The question was inspired by two opposing views.
One belonged to Alvin H. Goldstein Jr., described by newspaper stories as a former New York racket buster now probing crime in California.
The other belonged to Los Angeles Police Chief William H. Parker.
Mr. Goldstein, 32, was brought to California more than a year ago by Gov. Pat Brown when the latter was attorney general of the state. The young investigator was asked to survey criminal activities here.
His probe apparently led him to the conclusion that there is no Mafia in California.
And he said so.
In fact, declared Mr. Goldstein, people who say there is a Mafia may some day be charged with fabricating "the most colossal hoax ever thrust upon the American public."
A pretty strong statement.
And one to which Parker took immediate and violent exception.
The Mafia is real and it is here, the chief said for the hundredth time.
He accused Mr. Goldstein of being a Johnny-come-lately who has "a lot to learn."
In an effort to throw some additional light on the controversy, without subscribing to either Goldstein's or Parker's views, I talked to another man with an opinion.
A gentleman who has studied the Mafia problem for almost a quarter of a century. He is Santa Ana's police chief, Edward J. Allen. And he was reared in what he calls a Mafia stronghold in the eastern part of the nation.
"Where I grew up, everyone knew about the organization," Chief Allen told me.
"We all knew about Mafia killings, so it is always a surprise to me to hear people deny the Mafia's existence."
"In other words," I said, "you definitely believe it exists?"
"Sure it exists," he answered.
"In California?" I continued.
"Not to the extent that it does elsewhere," he explained. "Government in California is much cleaner and that is also true of law enforcement, which makes it tough for the Mafia to worm its way in."
"But the leaders are here," he added.
"They want to become respectable. That's why you see them moving into neighborhoods like Beverly Hills, for instance."
"It's to the shame of legitimate society that they do gain entry to the better areas. The Mafia contaminates everything it touches."
I asked Chief Allen about rumors that the Mafia is made up almost entirely of Americans of Sicilian birth or extraction.

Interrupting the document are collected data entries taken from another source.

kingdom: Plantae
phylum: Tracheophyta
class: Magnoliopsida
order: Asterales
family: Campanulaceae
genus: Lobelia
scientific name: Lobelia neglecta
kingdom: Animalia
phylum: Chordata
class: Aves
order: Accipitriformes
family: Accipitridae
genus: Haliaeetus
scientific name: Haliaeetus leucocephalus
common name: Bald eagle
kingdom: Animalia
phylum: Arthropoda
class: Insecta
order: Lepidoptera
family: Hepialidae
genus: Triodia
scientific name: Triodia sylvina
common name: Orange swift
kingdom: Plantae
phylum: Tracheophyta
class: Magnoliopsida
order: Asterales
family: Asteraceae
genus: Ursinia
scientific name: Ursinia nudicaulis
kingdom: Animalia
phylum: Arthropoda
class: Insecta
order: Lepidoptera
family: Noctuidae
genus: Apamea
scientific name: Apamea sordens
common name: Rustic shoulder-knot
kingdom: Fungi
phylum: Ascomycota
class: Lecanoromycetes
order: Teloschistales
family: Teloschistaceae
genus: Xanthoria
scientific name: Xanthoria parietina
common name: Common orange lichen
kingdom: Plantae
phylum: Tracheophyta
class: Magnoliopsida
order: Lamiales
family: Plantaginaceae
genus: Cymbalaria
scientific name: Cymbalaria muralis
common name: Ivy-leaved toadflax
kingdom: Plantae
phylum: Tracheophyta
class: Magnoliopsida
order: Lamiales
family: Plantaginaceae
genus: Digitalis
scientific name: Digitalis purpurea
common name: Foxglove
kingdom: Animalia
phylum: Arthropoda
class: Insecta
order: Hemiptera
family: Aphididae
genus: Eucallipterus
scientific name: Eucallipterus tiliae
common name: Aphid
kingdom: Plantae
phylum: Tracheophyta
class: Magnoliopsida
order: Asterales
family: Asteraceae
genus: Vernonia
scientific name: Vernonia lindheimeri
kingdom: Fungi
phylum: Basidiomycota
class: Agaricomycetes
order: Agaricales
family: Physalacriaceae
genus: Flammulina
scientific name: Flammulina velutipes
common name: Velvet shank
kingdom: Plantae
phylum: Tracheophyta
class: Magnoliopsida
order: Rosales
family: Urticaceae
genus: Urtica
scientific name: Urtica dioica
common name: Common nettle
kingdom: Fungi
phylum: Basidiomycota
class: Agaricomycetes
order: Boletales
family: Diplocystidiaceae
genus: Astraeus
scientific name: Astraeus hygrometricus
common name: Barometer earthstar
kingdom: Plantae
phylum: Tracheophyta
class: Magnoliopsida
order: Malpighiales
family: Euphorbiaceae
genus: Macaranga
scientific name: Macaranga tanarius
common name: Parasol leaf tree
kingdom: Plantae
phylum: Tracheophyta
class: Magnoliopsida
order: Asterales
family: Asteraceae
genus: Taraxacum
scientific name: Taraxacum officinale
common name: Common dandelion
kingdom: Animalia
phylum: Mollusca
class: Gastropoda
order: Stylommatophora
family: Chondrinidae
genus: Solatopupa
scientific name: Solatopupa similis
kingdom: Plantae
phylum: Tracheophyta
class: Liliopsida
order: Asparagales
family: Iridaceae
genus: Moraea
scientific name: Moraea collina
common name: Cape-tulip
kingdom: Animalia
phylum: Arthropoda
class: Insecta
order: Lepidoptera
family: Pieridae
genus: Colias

"That's no rumor," he snapped. "That's fact. To attain top recognition within the group, you must be Sicilian."
"Then why," I continued, "do I hear names, obviously not Sicilian, mentioned as having Mafia connections?"
"That's easy," he answered. "They work with others. Use others.
"Oh, they'll accept financing from somebody else. But remember, although money talks, Mafia guns talk louder."
"Then you feel Goldstein was wrong in his appraisal of the Mafia's existence?" I asked the veteran law enforcement officer.
Let Us Examine the Record
"Absolutely," he said.
"Mr. Goldstein did the Mafia a great favor when he said it didn't exist. They'd like everyone to believe that."
I don't know. Maybe Goldstein is right when he says the Mafia is just a myth. But he was a trifle vague in explaining why he thinks so.
If he has facts to back his statement, I, for one, would like the hear them.